Fino a qualche tempo fa, la polemica anti — immigrati era uno dei tanti grimaldelli utilizzati da Salvini per penetrare in quello spazio politico in cui trovano posto insofferenza, frustrazione, ma anche confuse istanze escatologiche, rivendicazioni anticasta, polemiche antistatali e, ovviamente, rabbia e insofferenza.
La novità , come detto, è l’affollamento del campo, che lascia la questione migranti come sola caratterizzazione possibile. L’avvicinarsi dell’appuntamento elettorale, dunque, ha ristretto il progetto di Salvini di ricomporre la galassia populista in un unico soggetto.
Qualche tempo fa parlavamo del processo di lepenizzazione della Lega, ovvero della definizione di una piattaforma interclassista, che puntava a far presa indifferentemente sul proletariato urbano, su ciò che resta del “ceto medio” (sempre ammesso che esista ancora, eh), tra i piccoli e medi imprenditori provati dalla crisi, tra le vittime della fine dello statalismo e tra vecchi e nuovi nostalgici della soluzione pragmatico — autoritaria.

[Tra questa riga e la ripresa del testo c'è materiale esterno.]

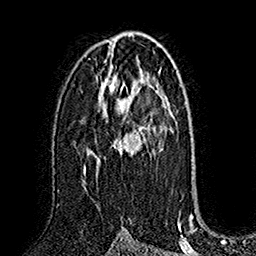
Breast MRI (dynamic contrast-enhanced), one axial slice. Position 94 of 160 along the scan axis. Cropped to one breast. Dynamic contrast-enhanced series, time point 2 of 7 at this slice position (early post-contrast). 1.5 T. TE 2.8 ms, TR 5.4 ms. 1 mm slice thickness. 256 × 256 image matrix. Female patient.
Outlined on this slice (semi-automatic segmentation, software-assisted and operator-edited):
- enhancing-tissue mask used for the functional tumour volume (all voxels passing the contrast-enhancement thresholds inside the analysis volume; usually the tumour): box from (x=83, y=82) to (x=153, y=174) px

Il depotenziamento del ruolo del leader (complice anche la nuova legge elettorale), la necessità di tornare a negoziare con B e gli intoppi del “blocco sovranista europeo” (le scelte di Marine Le Pen, il riposizionamento oltranzista dell’Afd e dei polacchi) hanno frenato questo progetto, restringendo gli orizzonti del leader leghista, lasciandogli pochi margini.
(da “FanPage”)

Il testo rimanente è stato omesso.